▶ **SOURCE EXCERPT**
Interview: Dag Endresen & Fatima Parker-Allie

Natural History Museum | Oslo | 13-05-2026

Type-Interview
Location-Oslo
Author

Martin Westgate

Published

May 28, 2026

This is a modified transcript of a discussion on 13th May 2026 with Dag Endresen & Fatima Parker-Allie, node managers for GBIF Norway and GBIF South Africa (respectively). The transcript has been edited for brevity and clarity - mainly on the part of the interviewer - and I have also added links and references to the content we discussed.

Martin Perhaps we could start by talking about the organisations you lead. We had the GBIF Norway node meeting earlier, Dag, and there were more people than I expected; how big are your respective nodes?

Fatima: The GBIF Norway Node has a big staff complement. The node has a network structure that includes a number of organisations. This is an excellent model, in my opinion, because you are including the broader network of stakeholders immediately into the Node, and you also get buy-in and a sense of ownership from institutions through this mechanism.

Dag: As Fatima says, we have node staff across the country; we tried to spread out to cover more of the country. And the node board has one representative from each organisation.

Martin And is that the same with your node, Fatima?

Fatima: Currently, we are constrained with capacity, especially in the data management arena. The Node does not have an expanded governance structure, and neither does it have additional dedicated node staff. We do, however, work through a collaboration model to support new areas of data mobilisation and scientific research. These include advancing scientific endeavours through supporting Postdoctoral fellows and advancing mobilisation of new data types like eDNA.

Recruitment of qualified staff with the relevant skills to manage and use biodiversity data has been a challenge, however. Students are not coming out of the university fully equipped, to support the data-driven requirements of relevant data intensive institutions. We’ve been looking at curriculum development in biodiversity informatics at a national and international level to address this gap. We don’t really have enough critical mass of people who can deal with biodiversity data in the country.

▶ **RECORDS PROVIDED**
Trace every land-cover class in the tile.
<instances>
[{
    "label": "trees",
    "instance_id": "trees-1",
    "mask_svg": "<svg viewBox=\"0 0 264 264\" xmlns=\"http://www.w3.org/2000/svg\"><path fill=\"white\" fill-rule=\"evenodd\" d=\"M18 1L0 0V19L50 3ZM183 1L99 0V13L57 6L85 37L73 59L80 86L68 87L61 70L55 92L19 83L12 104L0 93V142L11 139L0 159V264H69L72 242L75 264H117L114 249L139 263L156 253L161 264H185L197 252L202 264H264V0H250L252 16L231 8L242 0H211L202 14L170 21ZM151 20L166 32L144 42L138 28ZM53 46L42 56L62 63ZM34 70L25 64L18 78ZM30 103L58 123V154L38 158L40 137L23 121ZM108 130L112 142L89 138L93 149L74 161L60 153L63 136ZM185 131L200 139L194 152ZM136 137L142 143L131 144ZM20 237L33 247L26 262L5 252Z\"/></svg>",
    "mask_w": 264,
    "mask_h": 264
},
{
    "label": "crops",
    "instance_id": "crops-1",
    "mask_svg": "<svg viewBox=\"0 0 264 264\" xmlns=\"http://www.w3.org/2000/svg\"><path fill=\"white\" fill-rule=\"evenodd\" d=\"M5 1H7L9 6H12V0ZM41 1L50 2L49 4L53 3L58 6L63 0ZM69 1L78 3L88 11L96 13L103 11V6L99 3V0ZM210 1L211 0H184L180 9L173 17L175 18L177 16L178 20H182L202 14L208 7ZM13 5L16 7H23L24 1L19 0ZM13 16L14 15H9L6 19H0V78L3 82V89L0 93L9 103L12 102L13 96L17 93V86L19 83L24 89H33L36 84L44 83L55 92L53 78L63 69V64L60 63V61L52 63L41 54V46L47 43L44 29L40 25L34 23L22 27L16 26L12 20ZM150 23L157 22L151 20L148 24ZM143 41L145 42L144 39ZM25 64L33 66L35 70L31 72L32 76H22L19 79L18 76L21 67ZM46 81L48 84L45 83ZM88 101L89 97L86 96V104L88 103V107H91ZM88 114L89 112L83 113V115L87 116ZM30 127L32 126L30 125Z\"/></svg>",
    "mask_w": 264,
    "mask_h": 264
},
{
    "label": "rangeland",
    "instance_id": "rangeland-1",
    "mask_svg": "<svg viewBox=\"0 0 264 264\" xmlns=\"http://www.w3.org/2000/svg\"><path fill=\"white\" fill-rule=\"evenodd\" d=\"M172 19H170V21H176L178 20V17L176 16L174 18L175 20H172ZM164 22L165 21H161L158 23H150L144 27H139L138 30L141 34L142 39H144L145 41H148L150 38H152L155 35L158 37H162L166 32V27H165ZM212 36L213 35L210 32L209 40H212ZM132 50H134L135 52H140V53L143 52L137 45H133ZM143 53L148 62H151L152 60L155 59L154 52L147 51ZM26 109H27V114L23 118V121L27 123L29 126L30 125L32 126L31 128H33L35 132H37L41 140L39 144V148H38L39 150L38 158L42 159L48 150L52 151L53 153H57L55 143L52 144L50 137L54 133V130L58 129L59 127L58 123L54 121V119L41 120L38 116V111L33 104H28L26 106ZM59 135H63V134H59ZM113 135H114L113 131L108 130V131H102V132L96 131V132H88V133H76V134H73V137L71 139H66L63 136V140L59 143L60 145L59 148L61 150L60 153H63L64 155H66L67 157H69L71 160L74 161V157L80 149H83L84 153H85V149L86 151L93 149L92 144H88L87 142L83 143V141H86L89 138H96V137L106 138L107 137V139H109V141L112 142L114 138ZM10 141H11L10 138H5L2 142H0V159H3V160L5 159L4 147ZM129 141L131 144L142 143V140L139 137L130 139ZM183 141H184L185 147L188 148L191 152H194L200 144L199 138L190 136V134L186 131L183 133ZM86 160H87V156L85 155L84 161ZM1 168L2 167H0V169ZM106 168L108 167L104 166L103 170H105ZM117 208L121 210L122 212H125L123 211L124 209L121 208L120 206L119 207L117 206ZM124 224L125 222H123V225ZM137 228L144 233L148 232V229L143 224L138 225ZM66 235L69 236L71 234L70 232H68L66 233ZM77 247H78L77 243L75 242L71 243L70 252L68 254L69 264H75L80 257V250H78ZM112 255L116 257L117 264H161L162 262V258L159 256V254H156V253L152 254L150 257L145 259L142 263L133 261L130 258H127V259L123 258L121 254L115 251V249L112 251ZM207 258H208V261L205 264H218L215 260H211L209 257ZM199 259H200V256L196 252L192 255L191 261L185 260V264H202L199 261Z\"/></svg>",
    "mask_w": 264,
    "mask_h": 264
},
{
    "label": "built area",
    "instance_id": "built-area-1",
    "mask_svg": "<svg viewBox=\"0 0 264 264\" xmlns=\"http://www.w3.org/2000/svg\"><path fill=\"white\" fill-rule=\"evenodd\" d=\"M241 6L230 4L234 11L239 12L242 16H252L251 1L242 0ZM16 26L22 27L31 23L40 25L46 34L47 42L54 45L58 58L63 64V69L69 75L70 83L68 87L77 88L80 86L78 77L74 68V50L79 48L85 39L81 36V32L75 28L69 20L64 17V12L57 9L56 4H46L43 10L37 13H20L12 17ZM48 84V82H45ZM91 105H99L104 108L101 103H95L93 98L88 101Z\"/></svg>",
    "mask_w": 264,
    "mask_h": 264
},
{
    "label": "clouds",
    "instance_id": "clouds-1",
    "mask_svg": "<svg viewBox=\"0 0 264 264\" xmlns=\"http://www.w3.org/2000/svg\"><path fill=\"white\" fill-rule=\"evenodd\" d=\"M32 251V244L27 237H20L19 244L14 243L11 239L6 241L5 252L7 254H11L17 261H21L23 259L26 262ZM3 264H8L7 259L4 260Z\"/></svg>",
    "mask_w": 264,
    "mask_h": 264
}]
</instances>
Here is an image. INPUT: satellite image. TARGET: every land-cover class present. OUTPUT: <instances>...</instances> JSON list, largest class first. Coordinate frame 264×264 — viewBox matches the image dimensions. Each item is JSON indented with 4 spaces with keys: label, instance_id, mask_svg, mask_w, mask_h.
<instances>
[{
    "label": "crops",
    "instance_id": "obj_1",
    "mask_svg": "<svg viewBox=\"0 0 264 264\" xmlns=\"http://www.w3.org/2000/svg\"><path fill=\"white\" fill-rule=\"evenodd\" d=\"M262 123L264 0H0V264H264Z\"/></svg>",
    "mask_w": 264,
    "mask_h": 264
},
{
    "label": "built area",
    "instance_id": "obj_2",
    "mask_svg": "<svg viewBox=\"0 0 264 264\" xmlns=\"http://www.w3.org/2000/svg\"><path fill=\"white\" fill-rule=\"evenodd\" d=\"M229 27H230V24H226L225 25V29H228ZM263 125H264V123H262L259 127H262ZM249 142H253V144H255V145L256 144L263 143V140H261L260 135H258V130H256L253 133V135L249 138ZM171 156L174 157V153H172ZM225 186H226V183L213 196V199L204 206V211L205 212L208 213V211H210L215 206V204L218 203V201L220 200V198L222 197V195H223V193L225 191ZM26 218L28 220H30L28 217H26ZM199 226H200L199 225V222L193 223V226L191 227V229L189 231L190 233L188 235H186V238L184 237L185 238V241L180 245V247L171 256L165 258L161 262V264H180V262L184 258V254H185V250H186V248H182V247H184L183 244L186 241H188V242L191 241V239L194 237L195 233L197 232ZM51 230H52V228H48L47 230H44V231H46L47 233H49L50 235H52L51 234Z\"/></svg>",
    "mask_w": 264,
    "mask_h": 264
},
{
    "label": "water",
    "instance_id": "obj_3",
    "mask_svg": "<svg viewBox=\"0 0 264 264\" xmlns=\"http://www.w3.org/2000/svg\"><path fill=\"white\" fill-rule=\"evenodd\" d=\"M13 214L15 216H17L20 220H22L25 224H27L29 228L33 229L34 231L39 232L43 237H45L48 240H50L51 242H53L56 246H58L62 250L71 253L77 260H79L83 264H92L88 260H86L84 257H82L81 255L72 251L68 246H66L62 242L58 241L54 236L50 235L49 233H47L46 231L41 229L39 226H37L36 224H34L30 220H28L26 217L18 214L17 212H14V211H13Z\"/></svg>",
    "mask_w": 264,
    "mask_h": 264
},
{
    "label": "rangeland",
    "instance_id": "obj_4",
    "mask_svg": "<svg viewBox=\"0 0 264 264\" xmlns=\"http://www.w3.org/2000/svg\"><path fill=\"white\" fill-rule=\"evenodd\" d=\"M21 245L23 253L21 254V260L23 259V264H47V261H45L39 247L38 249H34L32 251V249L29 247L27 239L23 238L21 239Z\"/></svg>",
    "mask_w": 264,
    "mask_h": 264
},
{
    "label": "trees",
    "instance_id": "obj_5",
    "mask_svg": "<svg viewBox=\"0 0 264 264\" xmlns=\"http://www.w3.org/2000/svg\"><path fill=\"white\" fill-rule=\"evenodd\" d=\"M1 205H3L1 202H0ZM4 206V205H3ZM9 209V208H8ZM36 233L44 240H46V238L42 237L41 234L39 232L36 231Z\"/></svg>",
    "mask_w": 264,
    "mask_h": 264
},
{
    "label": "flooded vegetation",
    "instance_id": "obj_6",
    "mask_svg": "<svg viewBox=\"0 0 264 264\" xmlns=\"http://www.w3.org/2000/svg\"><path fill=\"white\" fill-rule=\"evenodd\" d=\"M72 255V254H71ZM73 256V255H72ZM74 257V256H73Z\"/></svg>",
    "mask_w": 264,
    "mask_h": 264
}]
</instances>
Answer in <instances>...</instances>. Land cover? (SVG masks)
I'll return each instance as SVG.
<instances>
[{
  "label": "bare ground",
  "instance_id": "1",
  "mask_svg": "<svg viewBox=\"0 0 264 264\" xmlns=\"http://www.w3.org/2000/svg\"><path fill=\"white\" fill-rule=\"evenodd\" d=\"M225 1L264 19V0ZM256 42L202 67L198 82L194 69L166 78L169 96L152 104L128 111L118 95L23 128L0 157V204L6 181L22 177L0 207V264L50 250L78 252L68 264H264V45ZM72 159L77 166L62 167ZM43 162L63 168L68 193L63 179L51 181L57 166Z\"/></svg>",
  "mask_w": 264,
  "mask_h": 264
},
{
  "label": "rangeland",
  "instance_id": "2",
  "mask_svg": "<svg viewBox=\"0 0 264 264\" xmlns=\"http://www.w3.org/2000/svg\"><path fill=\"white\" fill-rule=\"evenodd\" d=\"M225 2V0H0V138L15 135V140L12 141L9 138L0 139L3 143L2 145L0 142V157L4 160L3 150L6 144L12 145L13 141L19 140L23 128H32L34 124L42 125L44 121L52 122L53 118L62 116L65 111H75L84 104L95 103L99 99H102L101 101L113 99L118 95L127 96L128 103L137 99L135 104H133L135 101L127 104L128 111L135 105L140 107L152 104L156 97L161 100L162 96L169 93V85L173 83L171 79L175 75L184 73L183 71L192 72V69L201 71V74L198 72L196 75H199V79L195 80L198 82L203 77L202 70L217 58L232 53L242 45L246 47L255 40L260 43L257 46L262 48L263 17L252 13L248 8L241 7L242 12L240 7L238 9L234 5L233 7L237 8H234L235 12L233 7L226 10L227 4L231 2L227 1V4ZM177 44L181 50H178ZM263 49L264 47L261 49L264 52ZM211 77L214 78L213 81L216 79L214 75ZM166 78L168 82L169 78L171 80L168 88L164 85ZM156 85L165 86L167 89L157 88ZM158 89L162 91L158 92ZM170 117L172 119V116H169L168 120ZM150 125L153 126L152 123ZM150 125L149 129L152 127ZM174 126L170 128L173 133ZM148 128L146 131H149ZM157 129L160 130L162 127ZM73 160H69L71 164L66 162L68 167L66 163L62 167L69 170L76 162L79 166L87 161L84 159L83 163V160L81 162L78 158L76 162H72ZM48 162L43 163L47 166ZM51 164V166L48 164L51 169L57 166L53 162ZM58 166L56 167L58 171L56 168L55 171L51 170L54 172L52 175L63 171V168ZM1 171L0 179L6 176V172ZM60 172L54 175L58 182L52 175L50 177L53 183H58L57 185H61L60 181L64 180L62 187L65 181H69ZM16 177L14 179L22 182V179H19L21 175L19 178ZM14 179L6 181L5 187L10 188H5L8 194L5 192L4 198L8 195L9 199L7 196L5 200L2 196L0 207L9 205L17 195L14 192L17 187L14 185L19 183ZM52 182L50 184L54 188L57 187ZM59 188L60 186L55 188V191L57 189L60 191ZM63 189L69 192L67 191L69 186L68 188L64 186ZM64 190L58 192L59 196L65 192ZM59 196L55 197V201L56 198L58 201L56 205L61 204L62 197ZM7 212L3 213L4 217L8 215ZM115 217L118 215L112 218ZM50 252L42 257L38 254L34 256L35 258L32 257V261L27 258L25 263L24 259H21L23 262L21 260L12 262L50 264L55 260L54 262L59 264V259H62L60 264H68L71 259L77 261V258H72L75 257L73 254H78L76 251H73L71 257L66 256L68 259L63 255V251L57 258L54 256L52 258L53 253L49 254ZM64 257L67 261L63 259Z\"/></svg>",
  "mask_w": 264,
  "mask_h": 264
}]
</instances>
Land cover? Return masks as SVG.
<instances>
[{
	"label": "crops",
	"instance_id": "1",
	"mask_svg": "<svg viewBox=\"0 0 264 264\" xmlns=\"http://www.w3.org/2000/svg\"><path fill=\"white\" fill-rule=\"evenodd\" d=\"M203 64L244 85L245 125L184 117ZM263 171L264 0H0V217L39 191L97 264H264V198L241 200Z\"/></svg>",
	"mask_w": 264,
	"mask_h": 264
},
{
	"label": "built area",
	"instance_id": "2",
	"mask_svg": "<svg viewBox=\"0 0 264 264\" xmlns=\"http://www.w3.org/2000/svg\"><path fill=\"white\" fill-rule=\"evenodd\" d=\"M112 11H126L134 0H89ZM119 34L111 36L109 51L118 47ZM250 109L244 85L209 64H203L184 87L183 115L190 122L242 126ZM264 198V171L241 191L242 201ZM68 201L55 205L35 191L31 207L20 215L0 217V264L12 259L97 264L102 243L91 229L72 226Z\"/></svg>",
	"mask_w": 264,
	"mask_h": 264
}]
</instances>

▶ **WHAT IS ASKED**
A: Copy the part of the interview word for word, starting at "Natural History Museum" and ending at "content we discussed.".
B: Count the lines in the records that contain the string "area", and give only the number.

▶ **REPLIES**
A:
Natural History Museum | Oslo | 13-05-2026

Type-Interview
Location-Oslo
Author

Martin Westgate

Published

May 28, 2026

This is a modified transcript of a discussion on 13th May 2026 with Dag Endresen & Fatima Parker-Allie, node managers for GBIF Norway and GBIF South Africa (respectively). The transcript has been edited for brevity and clarity - mainly on the part of the interviewer - and I have also added links and references to the content we discussed.

B: 4